In effect, that single sentence overrode nearly everything else in the verdict. Bhagwati’s exception made little sense. In India’s system of government, the executive has complete control over the durations and agendas of parliamentary sessions. Ministers, occasionally in consultation with presiding legislative officers and the opposition, decide which matters to present for consideration, and when. If important business remains pending, the executive can lengthen a parliamentary session, or reshuffle the agenda. But, as a result of Bhagwati’s ruling, today the executive can justify re-promulgating an ordinance simply by withholding it from parliament and then declaring that there was too little time to deal with it.

When he wrote the judgement, Bhagwati noted that the phenomenon of re-promulgation was restricted to the states. The president has the same powers to issue ordinances as governors do, he wrote, but at the central level “there is not a single instance in which the President has, since 1950 till today, repromulgated any Ordinance after its expiry.”

But in the 1990s, politicians availed of Bhagwati’s exception to do exactly this. Prime ministers—most significantly Jawaharlal Nehru and Indira Gandhi—had promulgated ordinances before. But, on 2 January 1993, Narasimha Rao broke new ground when his cabinet re-promulgated seven ordinances that should have come up for scrutiny and vote in the preceding session of parliament.

That session had been extraordinarily brief. The Lok Sabha met for only 18 days against the backdrop of the Ram Janmabhoomi movement, which led to the demolition of the Babri Masjid. Legislative business wasn’t a priority, and many proposed bills were put on the backburner—setting the stage for the executive’s unprecedented action.

All succeeding prime ministers—HD Deve Gowda, Inder K Gujral, Atal Bihari Vajpayee and Manmohan Singh—resorted to this practice. They now had precedent to lean on. Each re-promulgated ordinances on several occasions, and almost always because he did not command the numbers to get his legislative preferences approved by parliament. By the end of the 1990s, 53 re-promulgations had been inked. The 2000s witnessed fewer of them, but the unspoken belief that this was an acceptable way to conduct legislative business had taken hold.

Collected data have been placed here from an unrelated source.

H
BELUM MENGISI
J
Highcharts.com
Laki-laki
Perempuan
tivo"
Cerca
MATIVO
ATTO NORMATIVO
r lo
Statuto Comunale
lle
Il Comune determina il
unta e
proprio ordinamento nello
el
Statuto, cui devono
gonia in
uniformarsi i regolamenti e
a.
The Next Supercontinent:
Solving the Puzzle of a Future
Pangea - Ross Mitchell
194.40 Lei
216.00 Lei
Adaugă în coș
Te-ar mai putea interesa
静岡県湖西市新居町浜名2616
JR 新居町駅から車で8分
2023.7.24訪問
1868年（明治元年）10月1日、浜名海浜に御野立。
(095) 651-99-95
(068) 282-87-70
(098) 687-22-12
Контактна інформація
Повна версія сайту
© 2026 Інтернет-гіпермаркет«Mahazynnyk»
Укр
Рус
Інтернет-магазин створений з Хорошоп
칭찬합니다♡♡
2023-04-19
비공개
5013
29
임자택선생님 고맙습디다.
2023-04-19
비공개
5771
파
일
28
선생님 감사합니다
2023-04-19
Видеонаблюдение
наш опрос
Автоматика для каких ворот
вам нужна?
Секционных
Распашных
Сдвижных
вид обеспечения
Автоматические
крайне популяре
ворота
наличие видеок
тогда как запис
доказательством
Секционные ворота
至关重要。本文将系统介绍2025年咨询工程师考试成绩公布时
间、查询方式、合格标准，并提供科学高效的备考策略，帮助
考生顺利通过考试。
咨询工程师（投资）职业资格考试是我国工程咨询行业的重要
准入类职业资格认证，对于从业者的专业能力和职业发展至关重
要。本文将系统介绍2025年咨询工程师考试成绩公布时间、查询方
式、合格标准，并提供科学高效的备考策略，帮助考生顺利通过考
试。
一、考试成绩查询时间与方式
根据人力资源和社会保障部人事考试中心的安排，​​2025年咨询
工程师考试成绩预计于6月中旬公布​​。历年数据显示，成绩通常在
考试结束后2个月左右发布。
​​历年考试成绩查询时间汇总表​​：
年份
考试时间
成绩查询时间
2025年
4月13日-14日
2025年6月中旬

Modi’s repeated re-promulgation of the land acquisition ordinance is rooted in this history. But while previous governments were careful to mouth appropriate excuse—that parliament was too busy to deal with the ordinances in question—the Modi government has spoken of the need to “ensure continuity” in legislation applying to farmers whose land has been acquired. This argument is not backed by Bhagwati’s judgement, and has no legal basis. The government itself seems to have given up on it, with most reports as of mid August suggesting that it will back down on its proposed changes to the original land acquisition law.

Meanwhile, petitions alleging that the Modi government has improperly re-promulgated the land acquisition ordinance—one filed by the Delhi Grameen Samaj in April, and another by the Bharatiya Kisan Union in July—are pending before the Supreme Court. Judges must squarely confront two simple questions. First, is re-promulgation unconstitutional? We know it is: the Supreme Court has said so. Second, is it always unconstitutional? Currently, it isn’t. But it should be.

Ordinances are inherently problematic: they turn the whims of a handful of individuals into laws that a billion people must bow to. Re-promulgations are considerably more dubious: they impose such whims on the country for far longer periods than envisioned by the constitution. More alarmingly, they render parliament irrelevant. Why have a legislature at all if a small group of ministers can make laws by themselves, and keep them in place indefinitely? Re-promulgation must end, in law and in practice.

Shubhankar Dam is a chair professor of public law and governance at the University of Portsmouth, United Kingdom.